Izzo already has been a part of three teams who won Lombardi trophies, playing under Belichick and alongside Tom Brady during the Patriots' historic run from 2001-04. A coverage ace on both kickoffs and punts, he reached the Pro Bowl three times as a player and was considered one of the tougher players of his era to block. He also was one of the smarter players of the era, constantly spending extra time in meeting rooms and working with coaches and teammates. That fact made his transition into coaching an expected one for his former boss.
"Larry definitely talked about coaching in the latter part of his career. I'm sure he does a great job," Belichick said. "He did a great job as our special-teams captain with the younger players, and with the veteran players, for that matter. His example of toughness, dependability, preparation — he did an outstanding job.
"Of all the special-teams players I've been around, he'd certainly be at the top, both in terms of not only performance and production, but also leadership, dependability and total understanding of the kicking game."

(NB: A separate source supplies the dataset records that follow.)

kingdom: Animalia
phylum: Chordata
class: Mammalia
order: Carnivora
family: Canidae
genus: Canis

The players now working under Izzo and his fellow New York coaches agree. Rookie LB Jacquian Williams — who led the Giants during the regular season with 17 special-teams tackles (nine solo) and had the unit's most important play of the entire year, a forced fumble on a punt in the NFC championship game — said, "Izzo is the special teams. He has a lot of confidence in what he does," adding that the coach loves to show video of his own play to teach the Giants' players. Quarterbacks coach Mike Sullivan said that Izzo "brings the same tenacity and toughness and preparation that he showed as such a great special-teams player over the years" to his job as a coach.
As a player, Izzo reached four Super Bowls, winning three. Now in his first season on a coaching staff, he is hoping to add another ring to his hand. The coach's playing experience has already benefited his current players, as film study and teaching were keys, according to gunners like Williams. Now, as the Giants prepare for the biggest game of their lives, Izzo's experience may be profitable again.
"How to prepare is key, and I'll talk to the guys a little bit," Izzo said. "It's a long day on Sunday, the pregame, the halftime, so it's a little different to what a normal game routine is. I'm sure we'll cover all of that."
Things may be a bit different for Izzo in terms of the job he has. But come Super Bowl Sunday, with the Lombardi Trophy on the line, the former Patriot will do everything he can to ensure his Giants come home with the win.